[EXERCISE MATERIAL Boundary: Start]

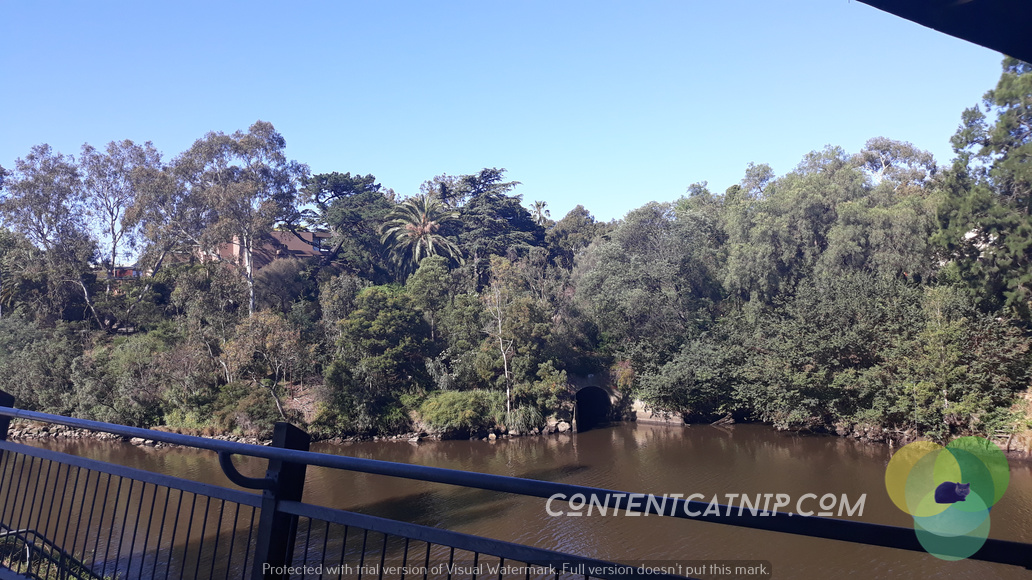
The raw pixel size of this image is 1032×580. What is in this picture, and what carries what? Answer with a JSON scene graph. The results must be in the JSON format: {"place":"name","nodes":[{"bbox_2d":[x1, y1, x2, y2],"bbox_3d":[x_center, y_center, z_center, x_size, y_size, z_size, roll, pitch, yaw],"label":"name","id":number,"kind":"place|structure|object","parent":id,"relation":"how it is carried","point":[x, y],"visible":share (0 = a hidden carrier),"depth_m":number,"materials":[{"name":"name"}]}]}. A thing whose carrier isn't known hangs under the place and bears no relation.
{"place":"outdoors","nodes":[
{"label":"outdoors","id":0,"kind":"place"},
{"bbox_2d":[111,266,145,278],"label":"red building","id":1,"kind":"structure","parent":0,"point":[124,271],"materials":[{"name":"red"}]},
{"bbox_2d":[197,227,332,270],"label":"house","id":2,"kind":"structure","parent":0,"point":[264,260],"materials":[{"name":"brick"}]},
{"bbox_2d":[311,233,328,251],"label":"window","id":3,"kind":"structure","parent":2,"relation":"in","point":[320,242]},
{"bbox_2d":[0,0,1014,234],"label":"sky","id":4,"kind":"structure","parent":0,"point":[140,133],"materials":[{"name":"blue"}]},
{"bbox_2d":[0,184,1031,451],"label":"wooded hillside","id":5,"kind":"structure","parent":0,"point":[308,389],"materials":[{"name":"green plant"}]},
{"bbox_2d":[0,315,79,412],"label":"shrub","id":6,"kind":"object","parent":5,"relation":"on","point":[4,380],"visible":0.84,"depth_m":33.97,"materials":[{"name":"green plant"}]},
{"bbox_2d":[0,145,91,320],"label":"tree","id":7,"kind":"object","parent":5,"relation":"on","point":[41,151],"visible":0.92,"depth_m":40.21,"materials":[{"name":"plant"}]},
{"bbox_2d":[78,139,166,278],"bbox_3d":[-24.340,-3.691,44.923,6.696,10.771,6.490,0,-4,2],"label":"tree","id":8,"kind":"object","parent":5,"relation":"on","point":[112,231],"visible":0.85,"depth_m":44.34,"materials":[{"name":"plant"}]},
{"bbox_2d":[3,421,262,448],"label":"rock pile","id":9,"kind":"object","parent":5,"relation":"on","point":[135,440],"visible":0.32,"depth_m":31.92,"materials":[{"name":"grey stone"}]},
{"bbox_2d":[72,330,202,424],"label":"shrub","id":10,"kind":"object","parent":5,"relation":"on","point":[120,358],"visible":0.89,"depth_m":31.48,"materials":[{"name":"green plant"}]},
{"bbox_2d":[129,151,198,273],"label":"tree","id":11,"kind":"object","parent":5,"relation":"on","point":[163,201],"visible":0.7,"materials":[{"name":"plant"}]},
{"bbox_2d":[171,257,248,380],"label":"tree","id":12,"kind":"object","parent":5,"relation":"on","point":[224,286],"visible":0.86,"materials":[{"name":"plant"}]},
{"bbox_2d":[171,123,307,314],"bbox_3d":[-15.309,-3.059,40.770,7.900,12.215,7.159,-3,-4,35],"label":"tree","id":13,"kind":"object","parent":5,"relation":"on","point":[254,194],"visible":0.97,"depth_m":39.52,"materials":[{"name":"plant"}]},
{"bbox_2d":[213,384,280,434],"bbox_3d":[-11.160,5.071,30.770,3.240,2.249,2.981,0,-4,2],"label":"shrub","id":14,"kind":"object","parent":5,"relation":"on","point":[249,409],"visible":0.81,"depth_m":30.04,"materials":[{"name":"green plant"}]},
{"bbox_2d":[220,309,310,420],"bbox_3d":[-11.270,3.623,33.383,4.559,5.607,4.310,-3,-4,38],"label":"tree","id":15,"kind":"object","parent":5,"relation":"on","point":[284,345],"visible":0.97,"depth_m":32.73,"materials":[{"name":"plant"}]},
{"bbox_2d":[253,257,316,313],"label":"shrub","id":16,"kind":"object","parent":5,"relation":"on","point":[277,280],"visible":0.75,"depth_m":41.64,"materials":[{"name":"plant"}]},
{"bbox_2d":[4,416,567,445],"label":"rocky bank","id":17,"kind":"structure","parent":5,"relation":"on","point":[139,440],"depth_m":31.82,"materials":[{"name":"grey stone"}]},
{"bbox_2d":[301,171,394,276],"bbox_3d":[-10.514,-2.352,48.287,7.240,10.558,7.515,3,-5,-44],"label":"tree","id":18,"kind":"object","parent":5,"relation":"on","point":[344,186],"visible":0.82,"depth_m":46.68,"materials":[{"name":"plant"}]},
{"bbox_2d":[323,284,429,430],"bbox_3d":[-6.052,3.050,33.065,5.421,6.760,5.299,0,-4,2],"label":"tree","id":19,"kind":"object","parent":5,"relation":"on","point":[368,324],"visible":0.99,"depth_m":31.95,"materials":[{"name":"green plant"}]},
{"bbox_2d":[379,191,461,277],"bbox_3d":[-5.613,-1.124,44.237,5.400,9.951,5.694,0,-4,2],"label":"palm tree","id":20,"kind":"object","parent":5,"relation":"on","point":[418,227],"visible":0.91,"depth_m":43.90,"materials":[{"name":"plant"}]},
{"bbox_2d":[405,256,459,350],"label":"tree","id":21,"kind":"object","parent":5,"relation":"on","point":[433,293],"visible":0.85,"depth_m":35.41,"materials":[{"name":"green plant"}]},
{"bbox_2d":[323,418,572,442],"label":"rock pile","id":22,"kind":"object","parent":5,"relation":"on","point":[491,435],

[EXERCISE MATERIAL Boundary: End]

### TASK DETAILS:
Write out the data word for word, with every picture dropped.

### RESULT:
The raw pixel size of this image is 1032×580. What is in this picture, and what carries what? Answer with a JSON scene graph. The results must be in the JSON format: {"place":"name","nodes":[{"bbox_2d":[x1, y1, x2, y2],"bbox_3d":[x_center, y_center, z_center, x_size, y_size, z_size, roll, pitch, yaw],"label":"name","id":number,"kind":"place|structure|object","parent":id,"relation":"how it is carried","point":[x, y],"visible":share (0 = a hidden carrier),"depth_m":number,"materials":[{"name":"name"}]}]}. A thing whose carrier isn't known hangs under the place and bears no relation.
{"place":"outdoors","nodes":[
{"label":"outdoors","id":0,"kind":"place"},
{"bbox_2d":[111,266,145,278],"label":"red building","id":1,"kind":"structure","parent":0,"point":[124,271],"materials":[{"name":"red"}]},
{"bbox_2d":[197,227,332,270],"label":"house","id":2,"kind":"structure","parent":0,"point":[264,260],"materials":[{"name":"brick"}]},
{"bbox_2d":[311,233,328,251],"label":"window","id":3,"kind":"structure","parent":2,"relation":"in","point":[320,242]},
{"bbox_2d":[0,0,1014,234],"label":"sky","id":4,"kind":"structure","parent":0,"point":[140,133],"materials":[{"name":"blue"}]},
{"bbox_2d":[0,184,1031,451],"label":"wooded hillside","id":5,"kind":"structure","parent":0,"point":[308,389],"materials":[{"name":"green plant"}]},
{"bbox_2d":[0,315,79,412],"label":"shrub","id":6,"kind":"object","parent":5,"relation":"on","point":[4,380],"visible":0.84,"depth_m":33.97,"materials":[{"name":"green plant"}]},
{"bbox_2d":[0,145,91,320],"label":"tree","id":7,"kind":"object","parent":5,"relation":"on","point":[41,151],"visible":0.92,"depth_m":40.21,"materials":[{"name":"plant"}]},
{"bbox_2d":[78,139,166,278],"bbox_3d":[-24.340,-3.691,44.923,6.696,10.771,6.490,0,-4,2],"label":"tree","id":8,"kind":"object","parent":5,"relation":"on","point":[112,231],"visible":0.85,"depth_m":44.34,"materials":[{"name":"plant"}]},
{"bbox_2d":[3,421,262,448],"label":"rock pile","id":9,"kind":"object","parent":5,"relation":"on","point":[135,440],"visible":0.32,"depth_m":31.92,"materials":[{"name":"grey stone"}]},
{"bbox_2d":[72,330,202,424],"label":"shrub","id":10,"kind":"object","parent":5,"relation":"on","point":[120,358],"visible":0.89,"depth_m":31.48,"materials":[{"name":"green plant"}]},
{"bbox_2d":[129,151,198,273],"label":"tree","id":11,"kind":"object","parent":5,"relation":"on","point":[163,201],"visible":0.7,"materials":[{"name":"plant"}]},
{"bbox_2d":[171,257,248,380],"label":"tree","id":12,"kind":"object","parent":5,"relation":"on","point":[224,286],"visible":0.86,"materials":[{"name":"plant"}]},
{"bbox_2d":[171,123,307,314],"bbox_3d":[-15.309,-3.059,40.770,7.900,12.215,7.159,-3,-4,35],"label":"tree","id":13,"kind":"object","parent":5,"relation":"on","point":[254,194],"visible":0.97,"depth_m":39.52,"materials":[{"name":"plant"}]},
{"bbox_2d":[213,384,280,434],"bbox_3d":[-11.160,5.071,30.770,3.240,2.249,2.981,0,-4,2],"label":"shrub","id":14,"kind":"object","parent":5,"relation":"on","point":[249,409],"visible":0.81,"depth_m":30.04,"materials":[{"name":"green plant"}]},
{"bbox_2d":[220,309,310,420],"bbox_3d":[-11.270,3.623,33.383,4.559,5.607,4.310,-3,-4,38],"label":"tree","id":15,"kind":"object","parent":5,"relation":"on","point":[284,345],"visible":0.97,"depth_m":32.73,"materials":[{"name":"plant"}]},
{"bbox_2d":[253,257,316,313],"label":"shrub","id":16,"kind":"object","parent":5,"relation":"on","point":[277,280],"visible":0.75,"depth_m":41.64,"materials":[{"name":"plant"}]},
{"bbox_2d":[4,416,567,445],"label":"rocky bank","id":17,"kind":"structure","parent":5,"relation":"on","point":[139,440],"depth_m":31.82,"materials":[{"name":"grey stone"}]},
{"bbox_2d":[301,171,394,276],"bbox_3d":[-10.514,-2.352,48.287,7.240,10.558,7.515,3,-5,-44],"label":"tree","id":18,"kind":"object","parent":5,"relation":"on","point":[344,186],"visible":0.82,"depth_m":46.68,"materials":[{"name":"plant"}]},
{"bbox_2d":[323,284,429,430],"bbox_3d":[-6.052,3.050,33.065,5.421,6.760,5.299,0,-4,2],"label":"tree","id":19,"kind":"object","parent":5,"relation":"on","point":[368,324],"visible":0.99,"depth_m":31.95,"materials":[{"name":"green plant"}]},
{"bbox_2d":[379,191,461,277],"bbox_3d":[-5.613,-1.124,44.237,5.400,9.951,5.694,0,-4,2],"label":"palm tree","id":20,"kind":"object","parent":5,"relation":"on","point":[418,227],"visible":0.91,"depth_m":43.90,"materials":[{"name":"plant"}]},
{"bbox_2d":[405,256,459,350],"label":"tree","id":21,"kind":"object","parent":5,"relation":"on","point":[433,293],"visible":0.85,"depth_m":35.41,"materials":[{"name":"green plant"}]},
{"bbox_2d":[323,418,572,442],"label":"rock pile","id":22,"kind":"object","parent":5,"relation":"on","point":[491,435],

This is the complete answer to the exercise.